The picture below illustrates that perfectly.
With the so-called “z-score,” you can check how many standard deviations below (or above) the mean, a specific data point lies. With Pandas you can just use the “std()” function. To better understand the concept of a normal distribution, we will now discuss the concepts of modality, symmetry and peakedness.
The modality of a distribution is determined by the number of peaks it contains. Most distributions have only one peak but it is possible that you encounter distributions with two or more peaks.
The picture below shows visual examples of the three types of modality:
Unimodal means that the distribution has only one peak, which means it has only one frequently occurring score, clustered at the top. A bimodal distribution has two values that occur frequently (two peaks) and a multimodal has two or several frequently occurring values.
Skewness is a measurement of the symmetry of a distribution.
Therefore it describes how much a distribution differs from a normal distribution, either to the left or to the right. The skewness value can be either positive, negative or zero. Note that a perfect normal distribution would have a skewness of zero because the mean equals the median.
Below you can see an illustration of the different types of skewness:
We speak of a positive skew if the data is piled up to the left, which leaves the tail pointing to the right.
A negative skew occurs if the data is piled up to the right, which leaves the tail pointing to the left. Note that positive skews are more frequent than negative ones.
A good measurement for the skewness of a distribution is Pearson’s skewness coefficient, which provides a quick estimation of a distribution’s symmetry. To compute the skewness in Pandas you can just use the “skew()” function.
Kurtosis measures whether your dataset is heavy-tailed or light-tailed compared to a normal distribution. Data sets with high kurtosis have heavy tails and more outliers and data sets with low kurtosis tend to have light tails and fewer outliers. Note that a histogram is an effective way to show both the skewness and kurtosis of a data set because you can easily spot if something is wrong with your data. A probability plot is also a great tool because a normal distribution would just follow the straight line.
You can see both for a positively skewed dataset in the image below:
A good way to mathematically measure the kurtosis of a distribution is fishers measurement of kurtosis.
Now we will discuss the three most common types of kurtosis.
A normal distribution is called mesokurtic and has kurtosis of or around zero. A platykurtic distribution has negative kurtosis and tails are very thin compared to the normal distribution. Leptokurtic distributions have kurtosis greater than 3 and the fat tails mean that the distribution produces more extreme values and that it has a relatively small standard deviation.
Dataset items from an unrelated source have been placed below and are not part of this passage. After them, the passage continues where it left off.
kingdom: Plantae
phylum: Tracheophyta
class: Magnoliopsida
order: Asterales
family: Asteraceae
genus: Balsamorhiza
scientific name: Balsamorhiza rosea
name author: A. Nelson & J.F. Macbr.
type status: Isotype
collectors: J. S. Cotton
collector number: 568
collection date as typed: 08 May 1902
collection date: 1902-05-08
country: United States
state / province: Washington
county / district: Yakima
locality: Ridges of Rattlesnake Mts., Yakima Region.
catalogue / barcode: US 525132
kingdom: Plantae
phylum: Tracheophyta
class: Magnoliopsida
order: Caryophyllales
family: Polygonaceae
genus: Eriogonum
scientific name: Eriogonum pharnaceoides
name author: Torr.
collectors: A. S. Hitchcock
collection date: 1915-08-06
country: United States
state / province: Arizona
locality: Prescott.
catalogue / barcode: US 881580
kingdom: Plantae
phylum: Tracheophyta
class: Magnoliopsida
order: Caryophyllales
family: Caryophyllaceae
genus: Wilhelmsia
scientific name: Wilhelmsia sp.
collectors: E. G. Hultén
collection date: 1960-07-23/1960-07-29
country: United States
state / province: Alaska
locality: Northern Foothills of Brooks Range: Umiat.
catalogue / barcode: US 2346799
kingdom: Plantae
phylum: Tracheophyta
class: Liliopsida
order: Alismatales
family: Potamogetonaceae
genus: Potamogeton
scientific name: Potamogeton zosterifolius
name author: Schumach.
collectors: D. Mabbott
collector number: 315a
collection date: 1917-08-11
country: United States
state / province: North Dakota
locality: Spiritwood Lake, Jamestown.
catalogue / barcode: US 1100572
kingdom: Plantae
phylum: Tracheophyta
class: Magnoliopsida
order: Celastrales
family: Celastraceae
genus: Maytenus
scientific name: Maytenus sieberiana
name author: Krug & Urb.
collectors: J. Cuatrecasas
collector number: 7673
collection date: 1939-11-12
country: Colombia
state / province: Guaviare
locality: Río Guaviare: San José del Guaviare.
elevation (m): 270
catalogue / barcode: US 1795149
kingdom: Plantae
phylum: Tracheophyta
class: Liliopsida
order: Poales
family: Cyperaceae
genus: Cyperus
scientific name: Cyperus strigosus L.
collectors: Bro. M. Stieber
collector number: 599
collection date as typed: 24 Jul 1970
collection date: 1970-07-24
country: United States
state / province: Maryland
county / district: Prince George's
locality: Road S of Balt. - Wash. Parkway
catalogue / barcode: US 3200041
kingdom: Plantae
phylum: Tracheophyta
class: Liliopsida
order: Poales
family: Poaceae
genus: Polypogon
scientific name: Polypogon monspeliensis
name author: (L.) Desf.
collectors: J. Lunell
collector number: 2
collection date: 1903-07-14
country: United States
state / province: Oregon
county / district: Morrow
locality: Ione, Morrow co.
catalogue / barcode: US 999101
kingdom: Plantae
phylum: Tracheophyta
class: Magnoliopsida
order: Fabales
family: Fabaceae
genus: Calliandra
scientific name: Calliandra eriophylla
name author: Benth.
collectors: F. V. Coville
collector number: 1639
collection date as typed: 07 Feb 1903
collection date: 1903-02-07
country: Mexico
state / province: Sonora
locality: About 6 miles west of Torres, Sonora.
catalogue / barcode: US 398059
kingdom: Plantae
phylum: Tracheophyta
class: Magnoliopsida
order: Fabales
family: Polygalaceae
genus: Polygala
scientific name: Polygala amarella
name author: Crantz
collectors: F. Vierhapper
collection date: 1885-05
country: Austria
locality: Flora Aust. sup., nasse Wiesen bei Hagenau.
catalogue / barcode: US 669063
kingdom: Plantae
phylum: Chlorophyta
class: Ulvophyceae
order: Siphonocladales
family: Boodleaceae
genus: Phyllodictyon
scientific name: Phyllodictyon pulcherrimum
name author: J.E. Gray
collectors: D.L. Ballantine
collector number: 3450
If you already recognized that a distribution is skewed, you don’t need to calculate its kurtosis, since the distribution is already not normal. In Pandas you can view the kurtosis simply by calling the “kurtosis()” function.
Summary of Descriptive Statistics for Machine Learning
This post gave you a proper introduction to descriptive statistics for machine learning. You learned what a normal distribution looks like and why it is important. Furthermore, you gained knowledge about the three different kinds of averages (mean, mode and median), also called the central tendency. Afterwards, you learned about the range, interquartile range, variance and standard deviation. Then we discussed the three types of modality and that you can describe how much a distribution differs from a normal distribution in terms of skewness. Lastly, you learned about leptokurtic, mesokurtic and platykurtic distributions.